**Objet de la tâche**
Modifiez tous les enregistrements en remplaçant « True or false? » par « Is this correct? », sans rien changer d'autre. Omettez les images dans votre réponse.

------

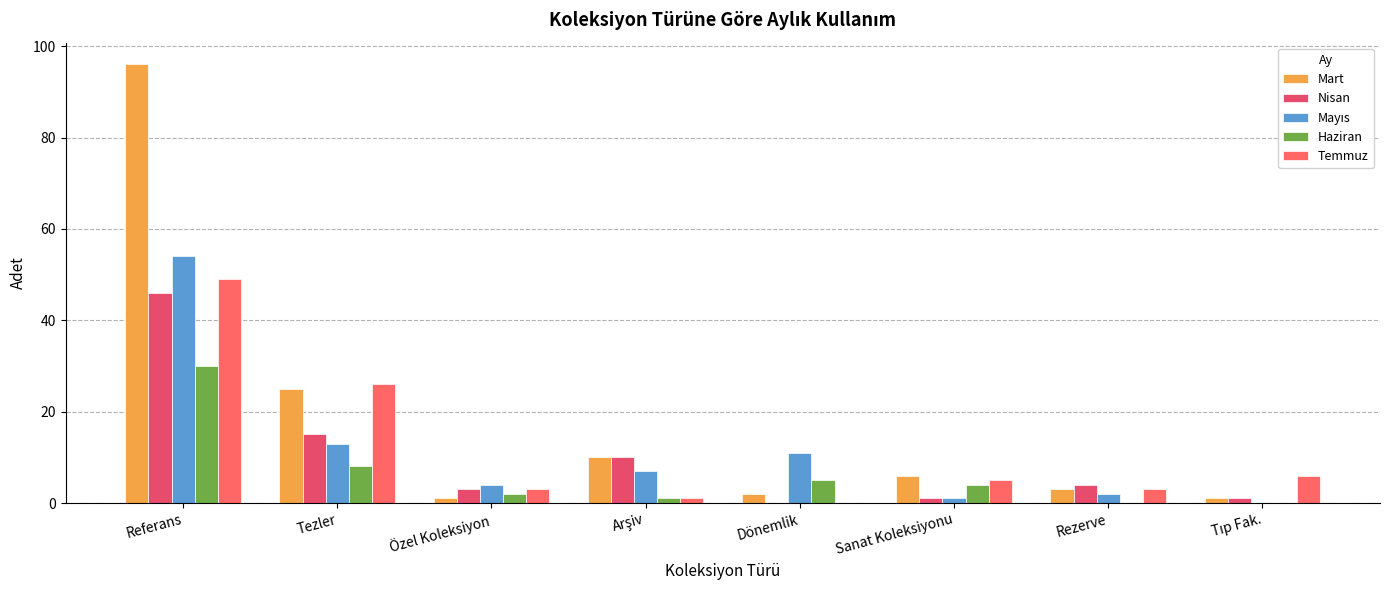

Rank the series at Tezler from lowest to highest value.

Haziran, Mayıs, Nisan, Mart, Temmuz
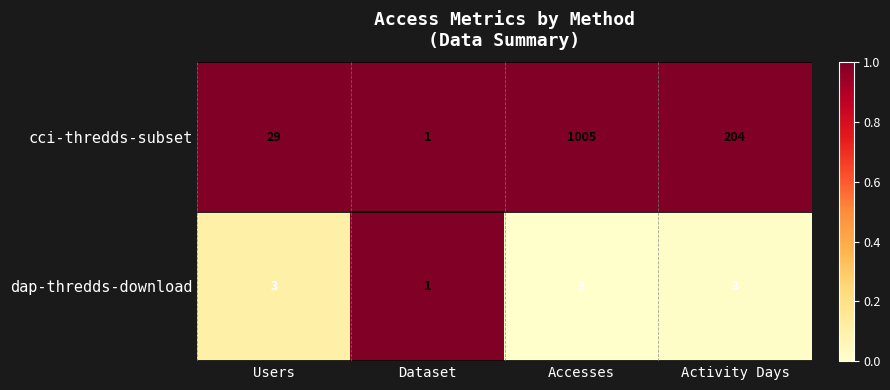

The value of dap-thredds-download at Dataset is 1. True or false?

True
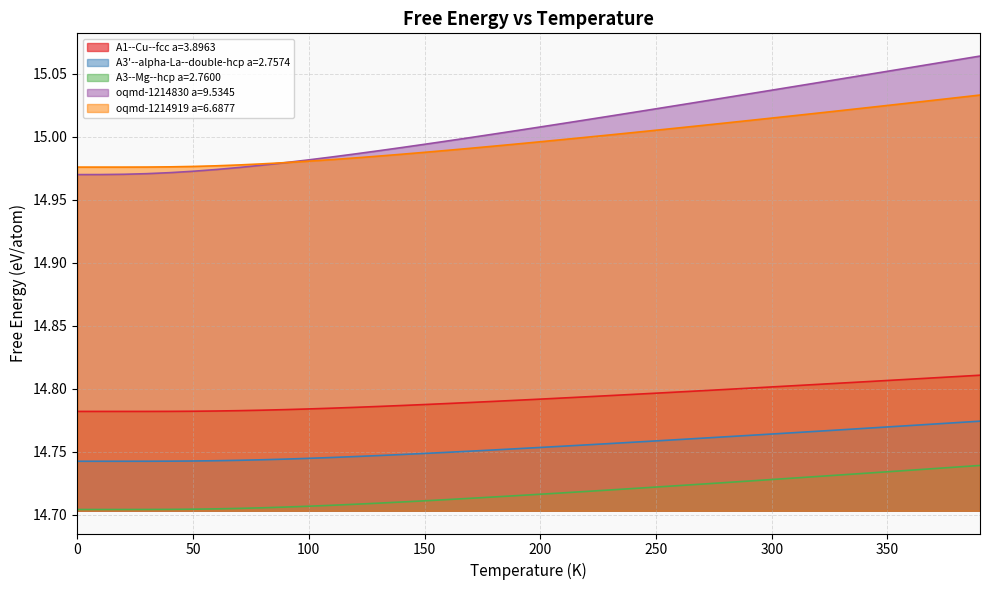

The oqmd-1214919 a=6.6877 series shows 15.0 at 330.0. True or false?

True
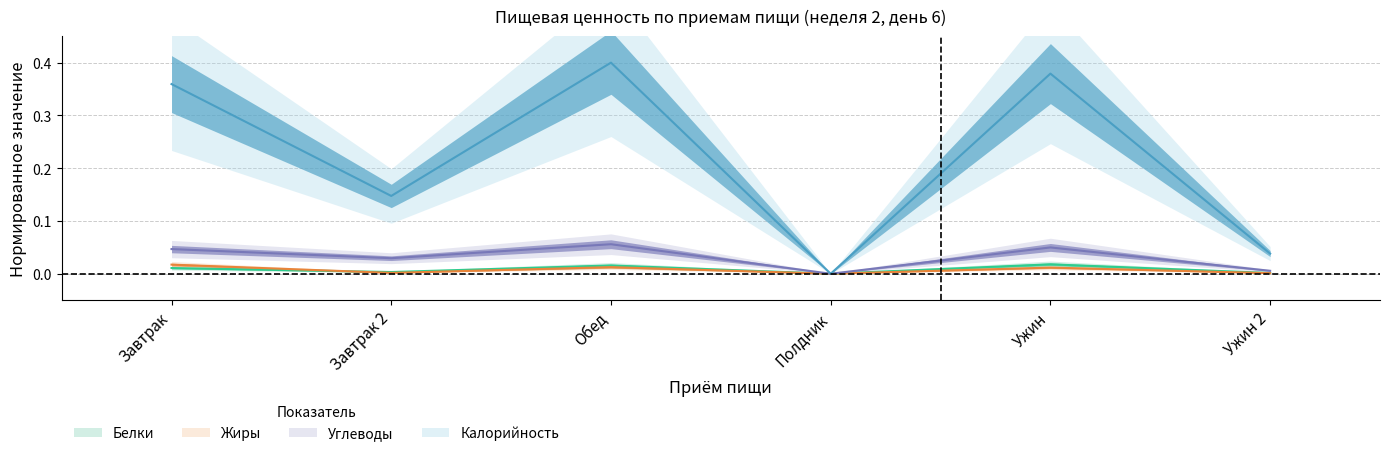

Which series changed the most between Обед and Полдник?

Калорийность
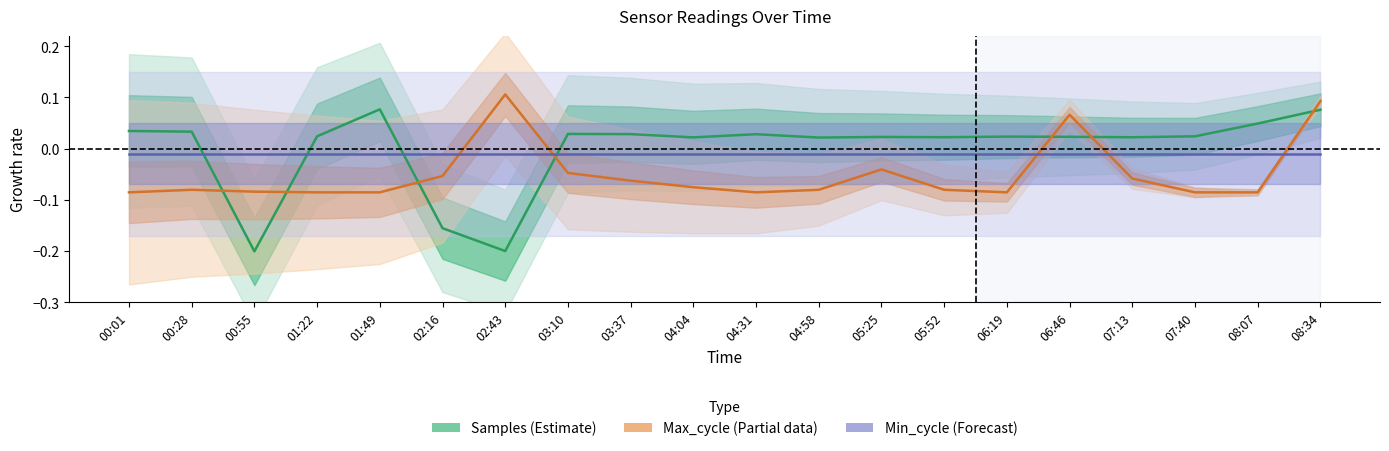

Which category has the lowest value across all series?

00:55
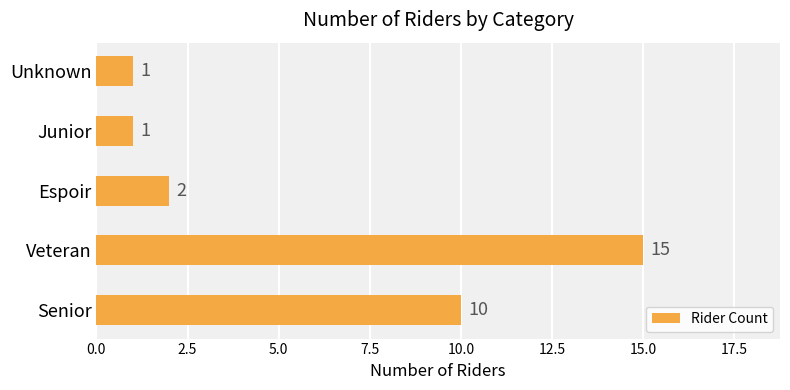

Which has a higher value, Espoir or Veteran?

Veteran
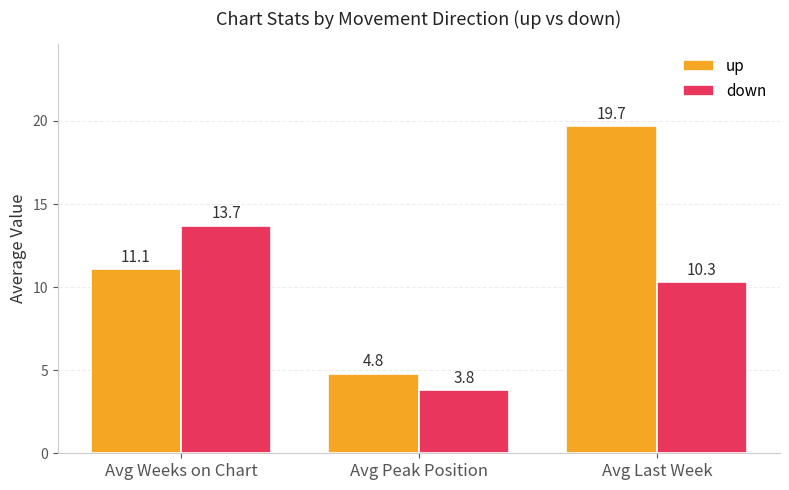

How many bars are there in total?

6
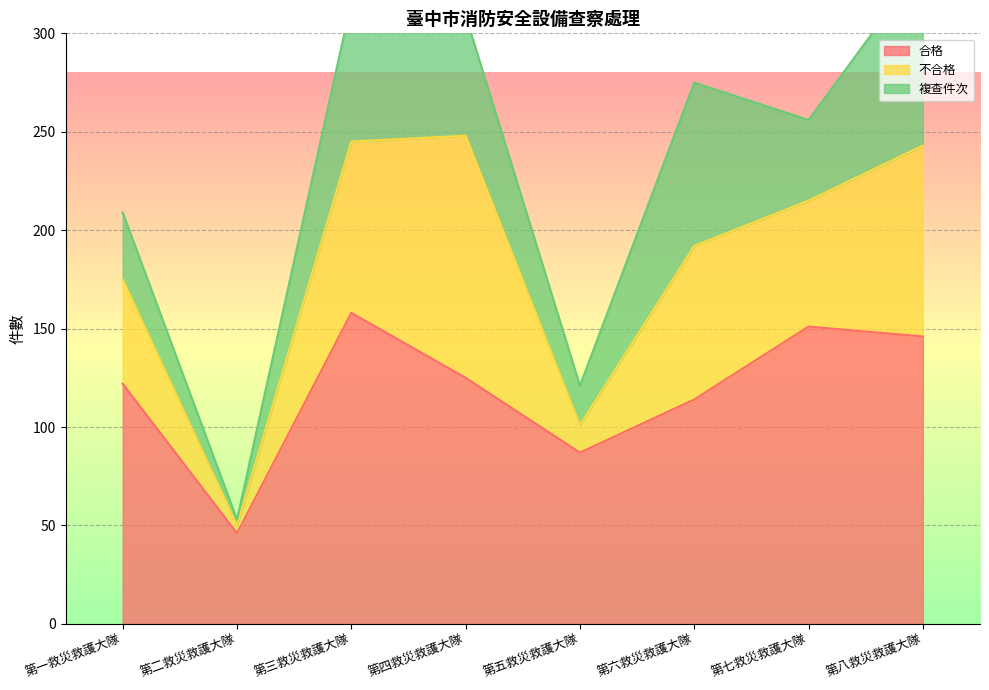

What is the label of the 6th point from the left?

第六救災救護大隊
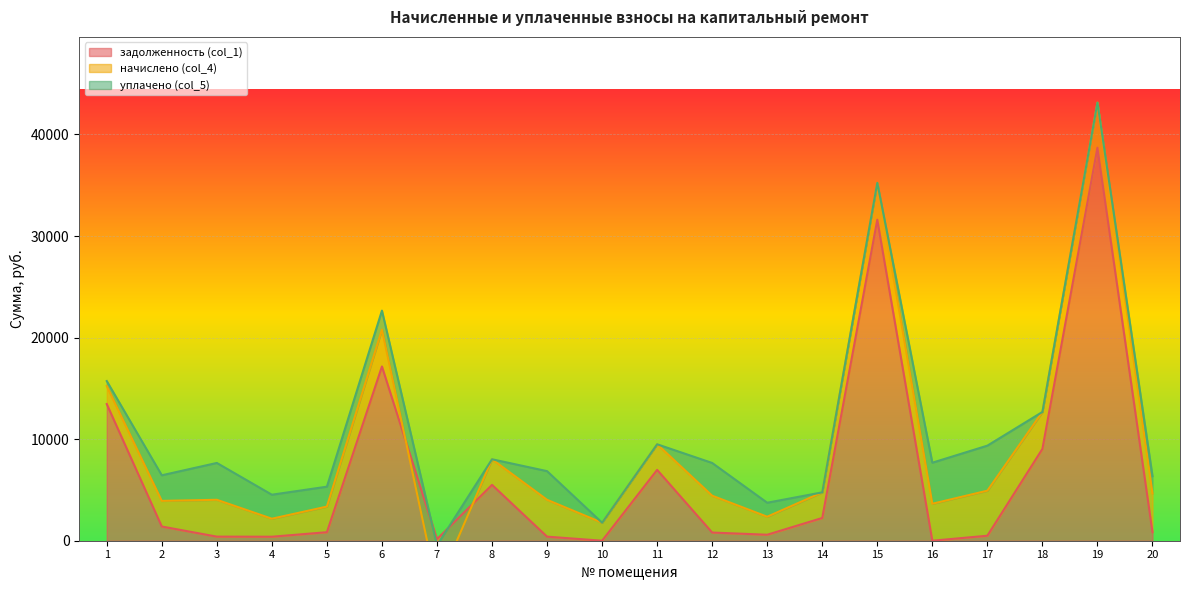

Which category has the highest value across all series?

19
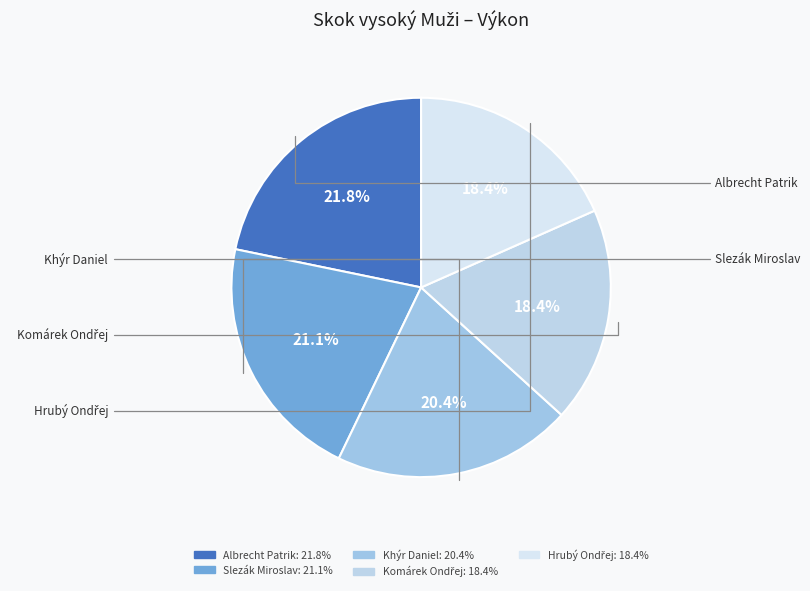

What is the largest slice in the pie chart?

Albrecht Patrik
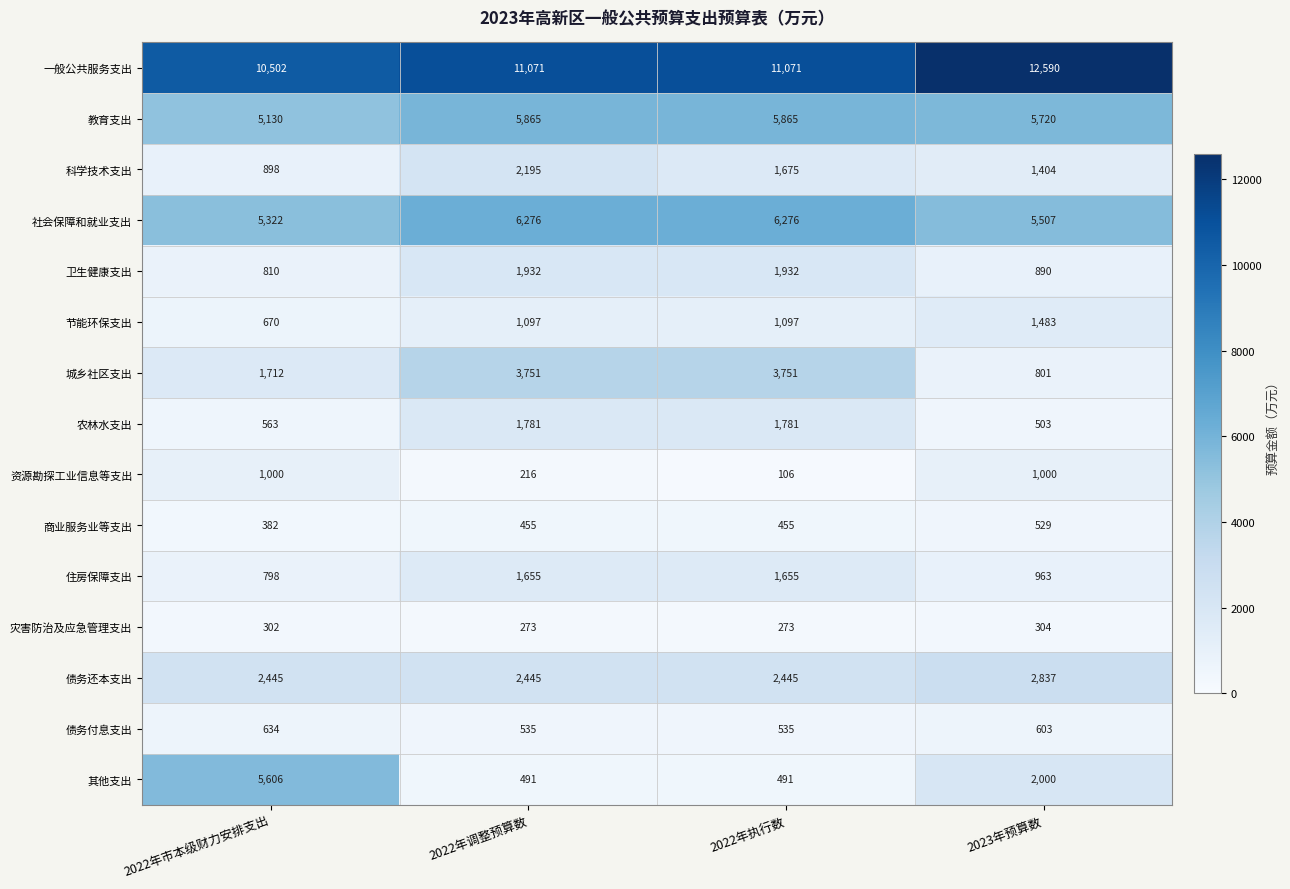

Is it true that 住房保障支出 equals 2946 at 2022年执行数?

False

------

**Réponse proposée**
Rank the series at Tezler from lowest to highest value.

Haziran, Mayıs, Nisan, Mart, Temmuz

The value of dap-thredds-download at Dataset is 1. Is this correct?

True

The oqmd-1214919 a=6.6877 series shows 15.0 at 330.0. Is this correct?

True

Which series changed the most between Обед and Полдник?

Калорийность

Which category has the lowest value across all series?

00:55

Which has a higher value, Espoir or Veteran?

Veteran

How many bars are there in total?

6

What is the label of the 6th point from the left?

第六救災救護大隊

Which category has the highest value across all series?

19

What is the largest slice in the pie chart?

Albrecht Patrik

Is it true that 住房保障支出 equals 2946 at 2022年执行数?

False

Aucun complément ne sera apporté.